Text excerpt.
Start of Block
It has been a while since Greg has mentioned Willets Points in Queens. When he brought it up, I quickly noticed that his tone of voice this time was different. It was more deep and his eyes were sparkling. You should come and see this place-he said. I was intrigued after Greg one night, showed me the pictures he developed in our tiny bathroom. He told me stories about the people he took pictures of for his project which will come out soon at gregbrophy.com. So I said let’s go this weekend.
On Saturday morning we went off together to visit Willets Point so Greg could continue his project but also so I can help him gather more stories by talking to people and finding out more about them. From our place we took the A train to Times Square and changed to 7 train until we reached Willets Point. My first impression about the surroundings was nothing like Greg’s pictures. The area around the Stadium was clean enough, but then we walked one block away from the stadium towards Willets Point Boulevard and obviously I could see what Greg meant. The scene in front of me brought me back to the Albania of 1997-1998. The contrast between a super rich city a few miles away and an area that looked like it was brutally raped several times, created a shocking contrast. It's hard to believe a place like this exists in New York City. Walking through the smelly and dusty streets was really tough. The heat made the smell and the dust rise higher and higher as the dust covered each of us. I tried to cover my face, like I usually do in Albania, but the smell and the dust was too strong and pierced right through my senses. Come this way Greg said. I followed without saying much because I did not want to let the bad smell and the dust discourage me. When he stopped and I stopped too.
Greg brought his 8x10 camera. When he is not using it, the camera makes a wonderful a decorative piece in our place. As he was setting up the camera, which takes time, I took his digital camera and took some pictures of my own as I really want to document and write something about the place too. I now knew how Greg felt when he came to Willets Point for the first time. My blood was rising as the dust and the heat took their toll, but by that time it did not matter much.
I did a 360 degree turn to see where I should go and to find where the best place to take photos. A spot where the sun won't overpower my pictures. We were surrounded by car repair shops. I have never seen so many of them.
People would go to Willets Point to get their car fixed for a lot cheaper than what they could in find the city. Some of these places were licensed and some not. I approached one shop, which was closed down but there were still people standing in front of it. I heard them talking to each other in Spanish and I immediately threw out to them my "Hola, que tal?" For a moment they hesitated to say "Hola" back and I could feel that they were not comfortable talking to me. They finally said Hola and ignored me. I said: No soy policia o parte de la oficina del emigracion. As soon as I said that I am not part of the emigration office, one of them asked where I was from. Immediately without even thinking I said: Spain. Que parte de Espana? I answered-Madrid. It only took this little bit to make a connection and get to know them and about their life here in NYC. I asked them what happened to their garage, why was it closed? They said that the city wanted to close down every shop here so they could turn it into a big parking lot or casino or maybe a commercial center. I heard different versions about what will be built there but the one thing that was clear, the area will be gone soon. The streets were never repaired and I asked why the streets are like this, isn't the city suppose to fix them? They pretty much gave the same answer, the city would like to keep this place like this, run down, big holes and unpaved streets so it will be easier to justify their actions so they could say the area is blighted and then they could build their big, multimillionaire projects such as casinos, commercial centers or parking lot.
End of Block
Exercise set.
a. Print the passage from the Willets Point account starting at "Greg brought his" and ending at "not matter much.".
b. In the Willets Point account, which trains did the two take to get to Willets Point?

Dataset entries.
Start of Block
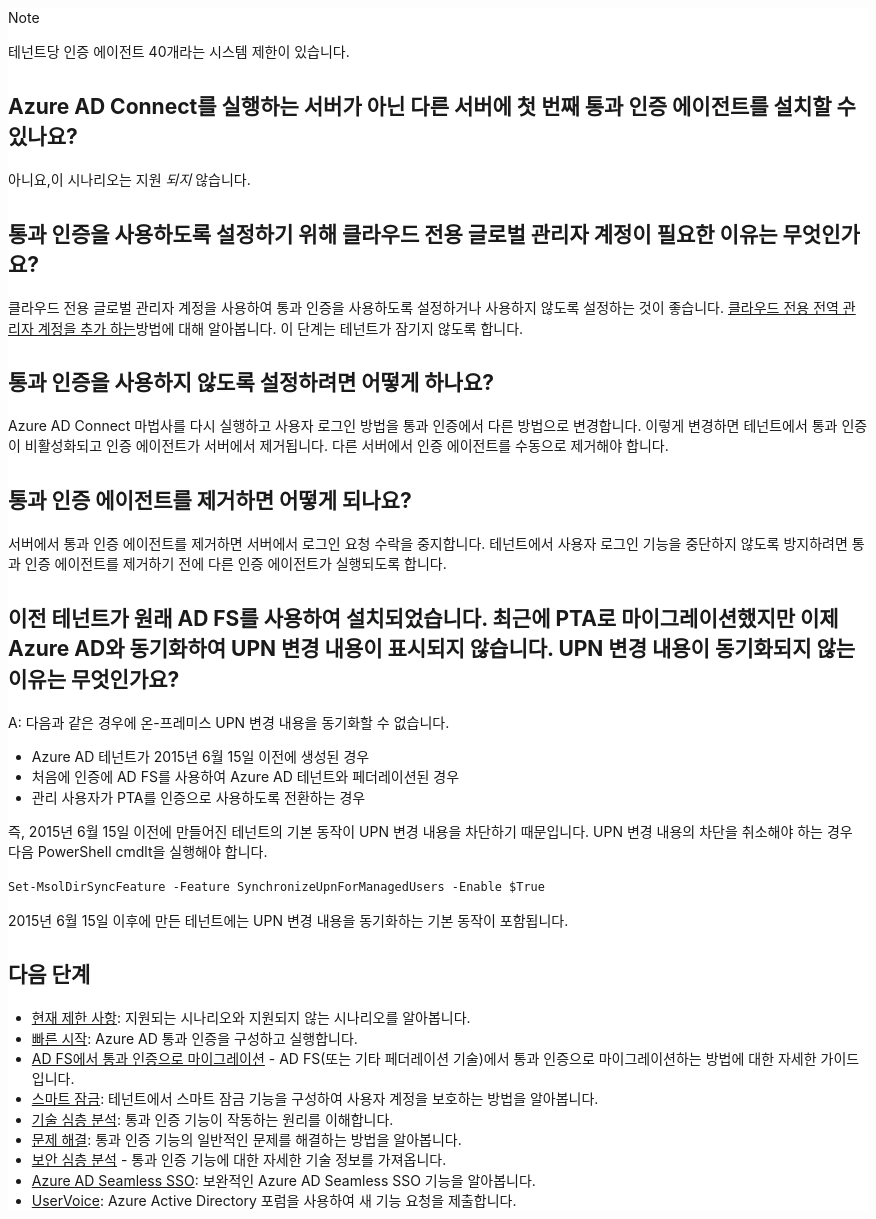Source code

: >[!NOTE]
>테넌트당 인증 에이전트 40개라는 시스템 제한이 있습니다.

## <a name="can-i-install-the-first-pass-through-authentication-agent-on-a-server-other-than-the-one-that-runs-azure-ad-connect"></a>Azure AD Connect를 실행하는 서버가 아닌 다른 서버에 첫 번째 통과 인증 에이전트를 설치할 수 있나요?

아니요,이 시나리오는 지원 _되지_ 않습니다.

## <a name="why-do-i-need-a-cloud-only-global-administrator-account-to-enable-pass-through-authentication"></a>통과 인증을 사용하도록 설정하기 위해 클라우드 전용 글로벌 관리자 계정이 필요한 이유는 무엇인가요?

클라우드 전용 글로벌 관리자 계정을 사용하여 통과 인증을 사용하도록 설정하거나 사용하지 않도록 설정하는 것이 좋습니다. [클라우드 전용 전역 관리자 계정을 추가 하는](../active-directory-users-create-azure-portal.md)방법에 대해 알아봅니다. 이 단계는 테넌트가 잠기지 않도록 합니다.

## <a name="how-can-i-disable-pass-through-authentication"></a>통과 인증을 사용하지 않도록 설정하려면 어떻게 하나요?

Azure AD Connect 마법사를 다시 실행하고 사용자 로그인 방법을 통과 인증에서 다른 방법으로 변경합니다. 이렇게 변경하면 테넌트에서 통과 인증이 비활성화되고 인증 에이전트가 서버에서 제거됩니다. 다른 서버에서 인증 에이전트를 수동으로 제거해야 합니다.

## <a name="what-happens-when-i-uninstall-a-pass-through-authentication-agent"></a>통과 인증 에이전트를 제거하면 어떻게 되나요?

서버에서 통과 인증 에이전트를 제거하면 서버에서 로그인 요청 수락을 중지합니다. 테넌트에서 사용자 로그인 기능을 중단하지 않도록 방지하려면 통과 인증 에이전트를 제거하기 전에 다른 인증 에이전트가 실행되도록 합니다.

## <a name="i-have-an-older-tenant-that-was-originally-setup-using-ad-fs--we-recently-migrated-to-pta-but-now-are-not-seeing-our-upn-changes-synchronizing-to-azure-ad--why-are-our-upn-changes-not-being-synchronized"></a>이전 테넌트가 원래 AD FS를 사용하여 설치되었습니다.  최근에 PTA로 마이그레이션했지만 이제 Azure AD와 동기화하여 UPN 변경 내용이 표시되지 않습니다.  UPN 변경 내용이 동기화되지 않는 이유는 무엇인가요?

A: 다음과 같은 경우에 온-프레미스 UPN 변경 내용을 동기화할 수 없습니다.

- Azure AD 테넌트가 2015년 6월 15일 이전에 생성된 경우
- 처음에 인증에 AD FS를 사용하여 Azure AD 테넌트와 페더레이션된 경우
- 관리 사용자가 PTA를 인증으로 사용하도록 전환하는 경우

즉, 2015년 6월 15일 이전에 만들어진 테넌트의 기본 동작이 UPN 변경 내용을 차단하기 때문입니다.  UPN 변경 내용의 차단을 취소해야 하는 경우 다음 PowerShell cmdlt을 실행해야 합니다.  

`Set-MsolDirSyncFeature -Feature SynchronizeUpnForManagedUsers -Enable $True`

2015년 6월 15일 이후에 만든 테넌트에는 UPN 변경 내용을 동기화하는 기본 동작이 포함됩니다.   



## <a name="next-steps"></a>다음 단계
- [현재 제한 사항](how-to-connect-pta-current-limitations.md): 지원되는 시나리오와 지원되지 않는 시나리오를 알아봅니다.
- [빠른 시작](how-to-connect-pta-quick-start.md): Azure AD 통과 인증을 구성하고 실행합니다.
- [AD FS에서 통과 인증으로 마이그레이션](https://github.com/Identity-Deployment-Guides/Identity-Deployment-Guides/blob/master/Authentication/Migrating%20from%20Federated%20Authentication%20to%20Pass-through%20Authentication.docx?raw=true) - AD FS(또는 기타 페더레이션 기술)에서 통과 인증으로 마이그레이션하는 방법에 대한 자세한 가이드입니다.
- [스마트 잠금](../authentication/howto-password-smart-lockout.md): 테넌트에서 스마트 잠금 기능을 구성하여 사용자 계정을 보호하는 방법을 알아봅니다.
- [기술 심층 분석](how-to-connect-pta-how-it-works.md): 통과 인증 기능이 작동하는 원리를 이해합니다.
- [문제 해결](tshoot-connect-pass-through-authentication.md): 통과 인증 기능의 일반적인 문제를 해결하는 방법을 알아봅니다.
- [보안 심층 분석](how-to-connect-pta-security-deep-dive.md) - 통과 인증 기능에 대한 자세한 기술 정보를 가져옵니다.
- [Azure AD Seamless SSO](how-to-connect-sso.md): 보완적인 Azure AD Seamless SSO 기능을 알아봅니다.
- [UserVoice](https://feedback.azure.com/forums/169401-azure-active-directory/category/160611-directory-synchronization-aad-connect): Azure Active Directory 포럼을 사용하여 새 기능 요청을 제출합니다.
End of Block
Answer section.
a.
Greg brought his 8x10 camera. When he is not using it, the camera makes a wonderful a decorative piece in our place. As he was setting up the camera, which takes time, I took his digital camera and took some pictures of my own as I really want to document and write something about the place too. I now knew how Greg felt when he came to Willets Point for the first time. My blood was rising as the dust and the heat took their toll, but by that time it did not matter much.

b. They took the A train to Times Square and then the 7 train to Willets Point.